DOCUMENT SECTION:
To be or not to be – ay, there’s the point.
To die, to sleep – is that all? Ay, all.
No, to sleep, to dream – ay, marry, there it goes…

At other points, it seems to follow closely enough the later texts that we think of as the better ones. How this particular text came about is a bit of a mystery: it is often conjectured that it was pieced together from memory by some players who may recently have left Shakespeare’s company, but who had heard it often enough at rehearsals, or who had even performed in it, to be familiar enough with it to reproduce large chunks of it. The play we now recognise as Hamlet is discernible, but it’s like seeing a mediocre artist’s copy of a painting by an old master: we may discern a genius lurking somewhere behind the work, but the work itself seems clumsy.

The very next year, in 1604, as if in response to the Bad Quarto, there appeared another text – the Second Quarto (Q2), or, as it is rather unimaginatively dubbed, the “Good Quarto”. This is almost twice as long as the Bad Quarto, and it is unmistakably a work of genius. But it is very long. A full performance would have taken some four hours – far longer than the “two hours’ traffic on our stage” mentioned in Romeo and Juliet, or even the “two hours and a half, and somewhat more” as mentioned in Jonson’s Bartholomew Fair. So either this text is a fuller version of what was performed on stage; or conceivably, the players made an exception for this work in performance, allowing it to run longer than was usual. (Shapiro argues this latter possibility is unlikely: given that the performance started at 2 in the afternoon, and the, as this play was performed in the Globe during autumn and winter months, it would have been dark by the final scene.)

WHAT TO DO:
1) According to the passage on the Hamlet quartos, how long would a full performance of the Second Quarto have taken?
2) Continue the passage on the Hamlet quartos, starting right after its final sentence.

Images with localized body landmarks
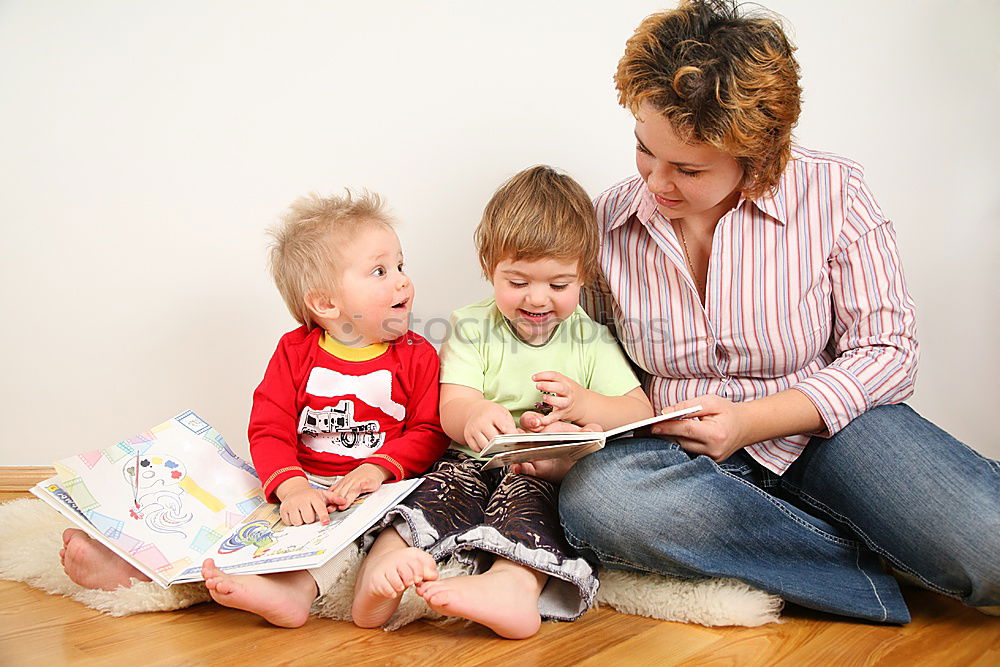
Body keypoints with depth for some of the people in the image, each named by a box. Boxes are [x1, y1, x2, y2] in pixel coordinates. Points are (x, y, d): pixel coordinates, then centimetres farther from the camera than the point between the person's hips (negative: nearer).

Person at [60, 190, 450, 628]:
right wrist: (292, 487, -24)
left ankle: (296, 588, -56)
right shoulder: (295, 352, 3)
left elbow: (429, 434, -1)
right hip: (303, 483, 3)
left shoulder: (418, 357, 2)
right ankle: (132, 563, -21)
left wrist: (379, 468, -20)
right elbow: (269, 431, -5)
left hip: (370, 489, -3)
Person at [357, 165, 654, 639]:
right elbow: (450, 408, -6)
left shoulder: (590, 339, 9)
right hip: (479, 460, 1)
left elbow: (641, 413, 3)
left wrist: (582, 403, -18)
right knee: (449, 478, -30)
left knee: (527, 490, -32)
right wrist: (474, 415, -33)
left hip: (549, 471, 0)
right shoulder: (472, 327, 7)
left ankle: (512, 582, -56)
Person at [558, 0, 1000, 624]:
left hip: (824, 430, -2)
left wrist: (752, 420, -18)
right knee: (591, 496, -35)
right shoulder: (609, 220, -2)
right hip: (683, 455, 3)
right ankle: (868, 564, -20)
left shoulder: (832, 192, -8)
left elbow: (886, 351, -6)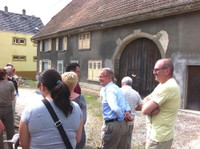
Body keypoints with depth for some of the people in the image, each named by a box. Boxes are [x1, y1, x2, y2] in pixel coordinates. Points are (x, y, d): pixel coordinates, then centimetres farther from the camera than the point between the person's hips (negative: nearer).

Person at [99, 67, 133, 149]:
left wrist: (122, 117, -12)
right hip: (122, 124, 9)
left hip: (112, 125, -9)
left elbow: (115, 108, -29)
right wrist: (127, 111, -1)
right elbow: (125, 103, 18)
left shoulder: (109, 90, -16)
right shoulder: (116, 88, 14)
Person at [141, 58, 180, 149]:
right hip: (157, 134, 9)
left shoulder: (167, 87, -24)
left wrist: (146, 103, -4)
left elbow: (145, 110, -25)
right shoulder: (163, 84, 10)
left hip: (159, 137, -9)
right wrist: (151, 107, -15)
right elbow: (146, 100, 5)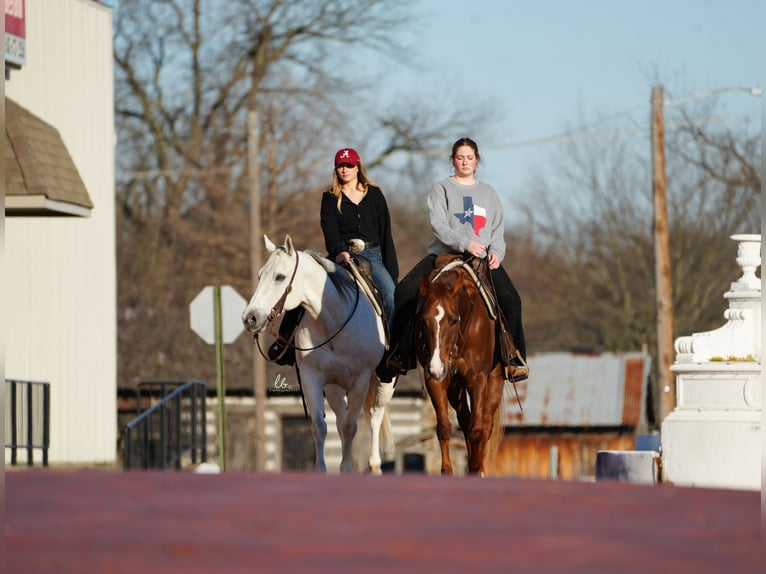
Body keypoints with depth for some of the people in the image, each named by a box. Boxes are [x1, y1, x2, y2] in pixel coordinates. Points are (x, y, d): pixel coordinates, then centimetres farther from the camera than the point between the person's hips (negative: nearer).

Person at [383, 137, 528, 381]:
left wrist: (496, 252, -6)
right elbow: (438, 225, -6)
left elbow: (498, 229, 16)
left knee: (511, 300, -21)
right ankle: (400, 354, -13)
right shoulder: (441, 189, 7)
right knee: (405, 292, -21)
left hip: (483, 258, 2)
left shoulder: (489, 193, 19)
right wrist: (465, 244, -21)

ANSWERS FOR THE TASKS:
1) Some four hours.

2)
The third text appeared in the First Folio, the first collected works of Shakespeare’s plays that was published in 1623, seven years after Shakespeare’s death. And here, we have another good text, but with a great many differences from that of the Good Quarto. It wasn’t an abridgement for performance: only 230 lines are excised, while 90 are added. It is, quite clearly, a conscious revision. That is, if we agree that the Folio text is a revision of the Second Quarto text, and not the other way round: both Shapiro, and the editors of the Oxford edition, Stanley Wells and Gary Taylor, seem agreed that the Second Quarto text had been written first.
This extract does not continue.